How does he reconcile working in the corporate world with playing music that is instinctively anti-establishment and linked with a defiance of authority? “There’s one thing that performing live gives you—it strips you of your ego. You are as good as the next college kid after you; it doesn’t matter if you’re a CEO. No one gives a bloody damn. You lug your own guitar, you set up your own stuff, and after the show when you’re dying, you pack everything up yourself, you carry it down. It takes away your ego and makes you fiercely competitive. That’s the spill-off into my business life. It makes you very aggressive. Over the years you build a sense that if you’re not good enough, get out of the way. That’s a question I keep asking myself at work,” Haydon says.

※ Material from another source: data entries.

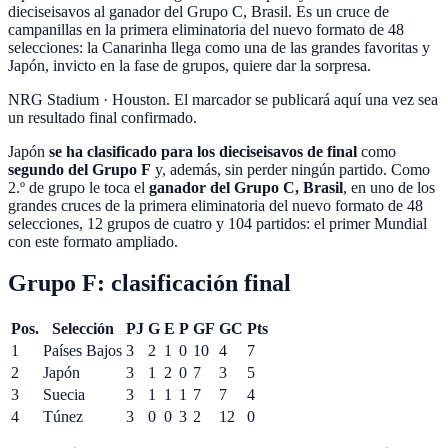
dieciseisavos al ganador del Grupo C, Brasil. Es un cruce de
campanillas en la primera eliminatoria del nuevo formato de 48
selecciones: la Canarinha llega como una de las grandes favoritas y
Japón, invicto en la fase de grupos, quiere dar la sorpresa.
NRG Stadium
·
Houston
. El marcador se publicará aquí una vez sea
un resultado final confirmado.
Japón
se ha clasificado para los dieciseisavos de final
como
segundo del Grupo F
y, además, sin perder ningún partido. Como
2.º de grupo le toca el
ganador del Grupo C, Brasil
, en uno de los
grandes cruces de la primera eliminatoria del nuevo formato de
48
selecciones, 12 grupos de cuatro y 104 partidos: el primer Mundial
con este formato ampliado.
Grupo F: clasificación final
Pos.
Selección
PJ
G
E
P
GF
GC
Pts
1
Países Bajos
3
2
1
0
10
4
7
2
Japón
3
1
2
0
7
3
5
3
Suecia
3
1
1
1
7
7
4
4
Túnez
3
0
0
3
2
12
0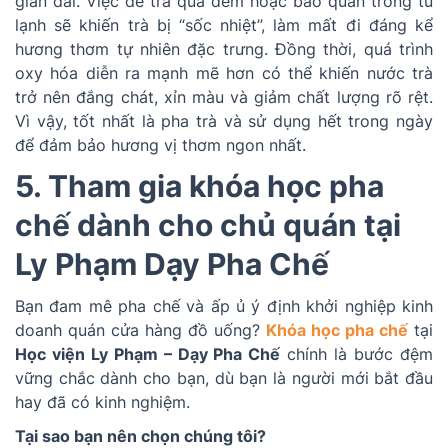
gian dài. Việc để trà qua đêm hoặc bảo quản trong tủ
lạnh sẽ khiến trà bị “sốc nhiệt”, làm mất đi đáng kể
hương thơm tự nhiên đặc trưng. Đồng thời, quá trình
oxy hóa diễn ra mạnh mẽ hơn có thể khiến nước trà
trở nên đắng chát, xỉn màu và giảm chất lượng rõ rệt.
Vì vậy, tốt nhất là pha trà và sử dụng hết trong ngày
để đảm bảo hương vị thơm ngon nhất.
5. Tham gia khóa học pha
chế dành cho chủ quán tại
Ly Phạm Dạy Pha Chế
Bạn đam mê pha chế và ấp ủ ý định khởi nghiệp kinh
doanh quán cửa hàng đồ uống?
Khóa học pha chế
tại
Học viện Ly Phạm – Dạy Pha Chế
chính là bước đệm
vững chắc dành cho bạn, dù bạn là người mới bắt đầu
hay đã có kinh nghiệm.
Tại sao bạn nên chọn chúng tôi?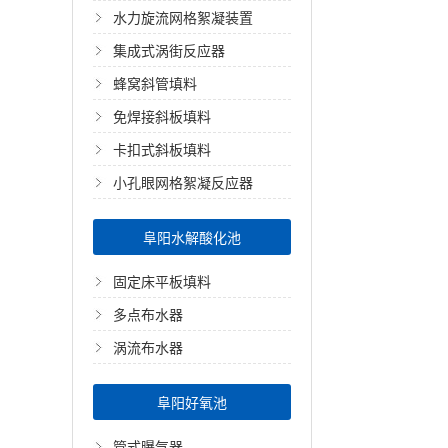
水力旋流网格絮凝装置
集成式涡街反应器
蜂窝斜管填料
免焊接斜板填料
卡扣式斜板填料
小孔眼网格絮凝反应器
阜阳水解酸化池
固定床平板填料
多点布水器
涡流布水器
阜阳好氧池
管式曝气器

Through the hour-long meeting, the executive-cum-guitarist, dressed in a white shirt and black blazer, makes expansive hand gestures and jerks his head this way and that to drive home a point. Especially when he talks about his unshakable belief in Ayurvedic medicine.
“The shift towards embracing alternative forms of medicine is possibly more powerful than it ever has been before. Modern doctors are also realizing that there are limitations in allopathy. They do work fast, but they do have side effects as well. There are some cases where herbal medicines are way better,” he says.
Haydon cites liver disorders as one of these instances. Liv.52, Himalaya’s pill for liver disorders, is one of the best-selling drugs in India, raking in over Rs.165 crore in sales last year. The around six-decade-old drug was once used mainly for treating infectious hepatitis. That disease is no longer so rampant, so Himalaya has come up with variations. The drug is now used for a wide range of treatments, mainly by patients who wish to limit the damage to their liver from drugs used to treat chronic diseases—diabetes patients, people suffering from non-alcoholic steatohepatitis, people who use statins to lower cholesterol and tuberculosis patients. It is popular among alcoholics as well.
Last week, the Delhi high court ruled that SBL Ltd’s Liv-T drug infringed Liv.52’s trademark, ending a 15-year-old legal battle.
However, it is not a big profit generator for Himalaya. “Our chairman says, ‘We can make our money on cosmetics, I don’t want to make money on life-saving products.’ So we don’t have much of a profit margin on Liv.52,” Haydon says.
More than half an hour into our chat, just as Haydon reaches for his tea, I interrupt him with a question. I apologize and ask him to go ahead but he brushes it off politely and we continue, his cup untouched and mine drained.
It is a natural question: What has kept him at Himalaya for so long? “I am promoting the Indian system of medicine. I’m going to allopathic guys who have not studied the Indian system of medicine. Then I am taking my products to other parts of the world. There’s a bit of a high you get in doing that successfully. We have to generate money, we have to plough it back into R&D (research and development) and keep doing that (without raising funds). That’s very challenging,” he says.
Surely, there would’ve been offers, I press. “Yes. People actually believe it’s that simple, that you put herbs in a capsule, put it into a dabba (bottle), get 10 salesmen, and you will make money. I hope never to leave Himalaya and never to work for any other organization. If I leave, I will be a rock ‘n roll man. Then I will just go and shave my head like Joe Satriani, get into a black T-shirt and play my guitar.”